• _YOUR INSTRUCTIONS_
Report the tally of lines in the material below that have the string "блюд", with no other output.
--- START ---
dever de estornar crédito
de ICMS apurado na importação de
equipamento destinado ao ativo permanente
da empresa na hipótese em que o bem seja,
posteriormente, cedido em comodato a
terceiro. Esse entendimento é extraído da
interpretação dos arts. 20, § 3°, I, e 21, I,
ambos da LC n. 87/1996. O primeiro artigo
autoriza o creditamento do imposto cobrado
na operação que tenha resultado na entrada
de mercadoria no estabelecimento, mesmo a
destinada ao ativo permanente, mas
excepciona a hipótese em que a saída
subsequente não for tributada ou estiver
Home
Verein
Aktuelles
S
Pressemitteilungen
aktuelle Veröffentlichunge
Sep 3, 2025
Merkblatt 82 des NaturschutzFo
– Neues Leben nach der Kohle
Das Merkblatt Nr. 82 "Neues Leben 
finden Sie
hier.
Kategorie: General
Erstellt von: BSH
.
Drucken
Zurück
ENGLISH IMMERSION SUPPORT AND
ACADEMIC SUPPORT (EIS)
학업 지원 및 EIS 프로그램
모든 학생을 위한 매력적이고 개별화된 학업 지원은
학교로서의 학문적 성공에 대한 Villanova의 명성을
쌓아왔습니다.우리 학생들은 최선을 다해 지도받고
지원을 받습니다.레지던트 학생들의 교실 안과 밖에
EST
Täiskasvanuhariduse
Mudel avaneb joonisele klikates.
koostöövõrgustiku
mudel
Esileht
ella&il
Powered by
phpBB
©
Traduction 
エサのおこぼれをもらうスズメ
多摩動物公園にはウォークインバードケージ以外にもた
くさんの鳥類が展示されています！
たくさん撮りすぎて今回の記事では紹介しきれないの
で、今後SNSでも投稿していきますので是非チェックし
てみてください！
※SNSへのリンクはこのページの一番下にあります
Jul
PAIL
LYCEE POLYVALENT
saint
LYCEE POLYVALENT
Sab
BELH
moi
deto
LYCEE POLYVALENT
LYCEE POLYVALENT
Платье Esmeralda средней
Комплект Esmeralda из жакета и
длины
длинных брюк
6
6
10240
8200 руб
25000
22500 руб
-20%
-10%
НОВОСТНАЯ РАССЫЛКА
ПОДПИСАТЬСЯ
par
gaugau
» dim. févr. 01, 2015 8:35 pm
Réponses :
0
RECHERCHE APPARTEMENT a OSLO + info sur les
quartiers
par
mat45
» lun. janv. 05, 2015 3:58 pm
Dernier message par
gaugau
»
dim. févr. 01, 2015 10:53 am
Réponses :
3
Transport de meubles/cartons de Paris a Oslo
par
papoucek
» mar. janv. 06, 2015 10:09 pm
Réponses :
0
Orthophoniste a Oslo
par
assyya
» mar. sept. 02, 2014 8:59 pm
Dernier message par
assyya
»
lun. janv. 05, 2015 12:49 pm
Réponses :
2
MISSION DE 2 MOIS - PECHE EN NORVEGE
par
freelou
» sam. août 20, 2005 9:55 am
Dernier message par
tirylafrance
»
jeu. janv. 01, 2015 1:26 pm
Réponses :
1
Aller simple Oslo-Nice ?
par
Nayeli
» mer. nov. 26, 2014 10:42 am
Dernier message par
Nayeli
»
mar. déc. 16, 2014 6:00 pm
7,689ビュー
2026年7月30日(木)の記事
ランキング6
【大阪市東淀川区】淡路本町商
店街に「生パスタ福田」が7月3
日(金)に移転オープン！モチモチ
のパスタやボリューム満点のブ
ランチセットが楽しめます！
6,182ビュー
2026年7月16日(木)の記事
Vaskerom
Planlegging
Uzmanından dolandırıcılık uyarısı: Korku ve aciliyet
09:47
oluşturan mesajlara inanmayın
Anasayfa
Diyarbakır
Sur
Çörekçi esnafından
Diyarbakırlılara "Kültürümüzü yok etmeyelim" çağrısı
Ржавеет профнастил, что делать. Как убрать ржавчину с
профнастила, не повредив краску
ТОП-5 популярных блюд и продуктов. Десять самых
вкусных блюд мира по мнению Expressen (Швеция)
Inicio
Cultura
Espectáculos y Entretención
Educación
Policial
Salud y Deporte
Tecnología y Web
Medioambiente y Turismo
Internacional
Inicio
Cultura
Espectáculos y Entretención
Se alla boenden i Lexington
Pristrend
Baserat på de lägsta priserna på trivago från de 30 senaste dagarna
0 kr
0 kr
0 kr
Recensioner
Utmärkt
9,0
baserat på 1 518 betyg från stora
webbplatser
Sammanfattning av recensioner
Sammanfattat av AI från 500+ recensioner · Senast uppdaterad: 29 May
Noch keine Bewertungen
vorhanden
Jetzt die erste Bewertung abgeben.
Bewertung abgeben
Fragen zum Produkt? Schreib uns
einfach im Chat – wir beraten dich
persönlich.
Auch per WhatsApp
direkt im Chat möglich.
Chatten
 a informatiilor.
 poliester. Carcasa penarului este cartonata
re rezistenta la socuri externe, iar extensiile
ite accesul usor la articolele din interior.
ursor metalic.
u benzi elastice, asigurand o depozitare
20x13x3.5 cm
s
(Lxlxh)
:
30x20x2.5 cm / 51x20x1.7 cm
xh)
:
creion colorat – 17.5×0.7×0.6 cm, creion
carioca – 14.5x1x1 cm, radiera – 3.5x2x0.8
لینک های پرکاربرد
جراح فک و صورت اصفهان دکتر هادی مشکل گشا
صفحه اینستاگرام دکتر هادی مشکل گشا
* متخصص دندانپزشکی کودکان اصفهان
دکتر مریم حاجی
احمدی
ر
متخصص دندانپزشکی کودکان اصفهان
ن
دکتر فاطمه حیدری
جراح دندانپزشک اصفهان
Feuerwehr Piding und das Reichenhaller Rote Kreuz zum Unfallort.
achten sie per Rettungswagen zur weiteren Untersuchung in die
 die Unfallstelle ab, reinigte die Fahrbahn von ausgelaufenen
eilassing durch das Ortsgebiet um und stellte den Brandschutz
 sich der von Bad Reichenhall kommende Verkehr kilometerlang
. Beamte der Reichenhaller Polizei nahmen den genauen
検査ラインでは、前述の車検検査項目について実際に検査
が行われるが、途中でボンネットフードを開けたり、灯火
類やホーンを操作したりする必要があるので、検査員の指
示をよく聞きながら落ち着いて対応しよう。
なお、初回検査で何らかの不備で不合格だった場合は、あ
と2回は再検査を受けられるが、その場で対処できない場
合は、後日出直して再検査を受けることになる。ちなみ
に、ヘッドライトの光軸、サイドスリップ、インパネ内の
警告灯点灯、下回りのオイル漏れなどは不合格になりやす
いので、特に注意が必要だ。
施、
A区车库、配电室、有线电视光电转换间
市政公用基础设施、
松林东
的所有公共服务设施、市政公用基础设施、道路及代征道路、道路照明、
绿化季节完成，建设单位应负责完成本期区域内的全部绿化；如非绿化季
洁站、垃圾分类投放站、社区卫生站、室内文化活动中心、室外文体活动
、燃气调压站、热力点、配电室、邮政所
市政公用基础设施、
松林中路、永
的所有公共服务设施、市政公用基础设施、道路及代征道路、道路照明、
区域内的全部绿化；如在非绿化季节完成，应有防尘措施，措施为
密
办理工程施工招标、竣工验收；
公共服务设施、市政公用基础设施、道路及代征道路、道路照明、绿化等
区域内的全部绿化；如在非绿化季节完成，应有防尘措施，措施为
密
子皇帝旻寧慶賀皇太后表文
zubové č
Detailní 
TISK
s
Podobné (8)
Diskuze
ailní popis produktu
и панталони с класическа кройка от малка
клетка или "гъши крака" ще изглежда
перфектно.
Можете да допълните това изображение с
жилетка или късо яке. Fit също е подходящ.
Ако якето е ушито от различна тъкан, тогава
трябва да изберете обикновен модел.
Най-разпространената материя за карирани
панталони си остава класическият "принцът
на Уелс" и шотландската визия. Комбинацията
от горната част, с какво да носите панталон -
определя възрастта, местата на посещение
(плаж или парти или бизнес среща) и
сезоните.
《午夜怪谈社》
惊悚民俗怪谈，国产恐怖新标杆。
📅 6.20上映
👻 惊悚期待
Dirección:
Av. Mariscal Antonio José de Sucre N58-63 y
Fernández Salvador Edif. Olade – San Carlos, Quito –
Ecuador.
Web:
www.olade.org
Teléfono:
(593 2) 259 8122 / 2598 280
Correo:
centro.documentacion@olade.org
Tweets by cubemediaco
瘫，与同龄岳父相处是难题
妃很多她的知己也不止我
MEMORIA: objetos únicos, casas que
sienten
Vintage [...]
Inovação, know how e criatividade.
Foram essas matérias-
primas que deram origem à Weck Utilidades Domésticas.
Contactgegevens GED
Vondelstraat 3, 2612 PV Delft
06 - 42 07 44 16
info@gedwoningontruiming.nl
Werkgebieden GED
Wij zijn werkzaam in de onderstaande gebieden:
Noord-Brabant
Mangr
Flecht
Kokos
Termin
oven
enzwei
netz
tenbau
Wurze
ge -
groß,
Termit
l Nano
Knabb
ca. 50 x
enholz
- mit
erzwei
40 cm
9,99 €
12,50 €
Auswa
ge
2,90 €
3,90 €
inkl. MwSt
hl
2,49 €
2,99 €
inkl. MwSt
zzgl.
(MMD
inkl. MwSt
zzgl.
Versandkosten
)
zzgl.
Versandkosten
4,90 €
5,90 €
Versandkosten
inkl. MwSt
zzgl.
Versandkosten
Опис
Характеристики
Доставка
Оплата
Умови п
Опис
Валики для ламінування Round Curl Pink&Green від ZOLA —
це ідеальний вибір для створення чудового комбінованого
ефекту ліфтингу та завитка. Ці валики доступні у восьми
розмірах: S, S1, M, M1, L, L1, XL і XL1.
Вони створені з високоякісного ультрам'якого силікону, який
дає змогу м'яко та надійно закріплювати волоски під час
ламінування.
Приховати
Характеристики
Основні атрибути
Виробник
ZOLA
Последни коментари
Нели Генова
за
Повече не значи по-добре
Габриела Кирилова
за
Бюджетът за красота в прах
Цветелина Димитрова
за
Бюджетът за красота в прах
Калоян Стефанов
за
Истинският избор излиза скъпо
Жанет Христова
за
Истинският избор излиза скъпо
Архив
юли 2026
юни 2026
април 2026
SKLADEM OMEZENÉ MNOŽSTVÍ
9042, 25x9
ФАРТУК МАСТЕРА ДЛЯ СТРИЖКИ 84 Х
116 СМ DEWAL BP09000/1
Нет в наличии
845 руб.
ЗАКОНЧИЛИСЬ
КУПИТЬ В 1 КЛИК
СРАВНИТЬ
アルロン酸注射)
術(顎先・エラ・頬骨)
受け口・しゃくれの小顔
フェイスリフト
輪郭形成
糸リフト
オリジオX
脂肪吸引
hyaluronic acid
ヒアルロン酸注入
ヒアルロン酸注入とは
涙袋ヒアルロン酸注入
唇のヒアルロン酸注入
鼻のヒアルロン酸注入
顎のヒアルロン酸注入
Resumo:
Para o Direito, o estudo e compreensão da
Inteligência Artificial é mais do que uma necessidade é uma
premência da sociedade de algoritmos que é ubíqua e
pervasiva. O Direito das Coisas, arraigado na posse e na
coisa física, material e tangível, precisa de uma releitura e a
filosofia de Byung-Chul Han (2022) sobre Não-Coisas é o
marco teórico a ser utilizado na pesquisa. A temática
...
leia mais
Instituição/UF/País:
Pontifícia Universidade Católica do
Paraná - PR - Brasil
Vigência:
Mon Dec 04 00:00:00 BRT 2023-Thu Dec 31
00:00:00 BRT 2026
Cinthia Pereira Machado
--- END ---
• _WRITTEN SOLUTION_
2